A stratospheric balloon designed to take tourists to the edge of space has successfully completed its first test flight, prompting its maker, Space Perspective, to open up ticket sales — for a cool $125,000 each.
That high cost has put space well out of financial reach for most people.
However, there are some space aficionados who might not be able to afford a trip into orbit, but who can shell out for more than your standard family vacation to Disney World — and Space Perspective plans to tap that market with its Spaceship Neptune.
The idea: Neptune is a balloon system with an attached capsule that can carry eight people and a pilot into the stratosphere, about 19 miles above Earth’s surface.
Once the balloon reaches its peak altitude, those in the capsule will be able to see for 450 miles in any direction.
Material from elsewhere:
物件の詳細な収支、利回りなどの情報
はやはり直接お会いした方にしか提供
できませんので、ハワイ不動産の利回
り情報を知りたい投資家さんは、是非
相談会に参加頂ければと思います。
That’s not quite the view they’d get from orbit, but it’s stunning, nonetheless.
Maiden flight: On June 18, Space Perspective completed the first test flight of its stratospheric balloon. As planned, the craft reached a peak height of about 20 miles before splashing down in the Gulf of Mexico 6.5 hours after liftoff.
“I could not be more proud of the performance of the team and the flight system,” Co-CEO and Founder Taber MacCallum said in a press release. “It was spectacular to witness the teamwork and the high level of expertise yield such a successful result.”
The startup now plans to use data from that flight to refine its design over the next 9 to 12 months before another round of test flights.
Ticket sales: Space Perspective doesn’t expect to send paying passengers on stratospheric balloon flights until 2024 at the earliest, but it is willing to start taking their money now.
On June 23, it opened ticket sales to the public, and for a refundable deposit of $1,000, you can secure yourself a spot in one of the company’s high-flying Neptune capsules. Before liftoff, though, you’ll need to pony up another $124,000.
In addition to the stunning view, your ticket will net you a reclining seat and champagne — and because the six-hour journey is via stratospheric balloon and not rocket, you won’t even have to complete any grueling astronaut training before the trip.